(Entries taken from a collection)

===============

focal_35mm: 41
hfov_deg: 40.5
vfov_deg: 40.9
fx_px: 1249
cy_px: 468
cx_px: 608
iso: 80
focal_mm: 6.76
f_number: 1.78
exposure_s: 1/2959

===============

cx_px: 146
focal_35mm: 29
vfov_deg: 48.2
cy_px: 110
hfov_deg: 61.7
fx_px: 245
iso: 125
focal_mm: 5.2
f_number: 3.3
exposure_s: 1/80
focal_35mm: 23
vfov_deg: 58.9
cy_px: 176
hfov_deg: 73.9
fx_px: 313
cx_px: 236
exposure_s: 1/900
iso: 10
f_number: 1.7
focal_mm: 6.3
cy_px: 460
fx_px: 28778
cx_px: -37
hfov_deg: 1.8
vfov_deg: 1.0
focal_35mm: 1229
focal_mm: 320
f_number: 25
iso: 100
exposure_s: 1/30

===============

## Exercise
From the line holding "focal_35mm: 29" to the line holding "exposure_s: 1/30", inclusive, restate each line above exactly as written.

## Solution
focal_35mm: 29
vfov_deg: 48.2
cy_px: 110
hfov_deg: 61.7
fx_px: 245
iso: 125
focal_mm: 5.2
f_number: 3.3
exposure_s: 1/80
focal_35mm: 23
vfov_deg: 58.9
cy_px: 176
hfov_deg: 73.9
fx_px: 313
cx_px: 236
exposure_s: 1/900
iso: 10
f_number: 1.7
focal_mm: 6.3
cy_px: 460
fx_px: 28778
cx_px: -37
hfov_deg: 1.8
vfov_deg: 1.0
focal_35mm: 1229
focal_mm: 320
f_number: 25
iso: 100
exposure_s: 1/30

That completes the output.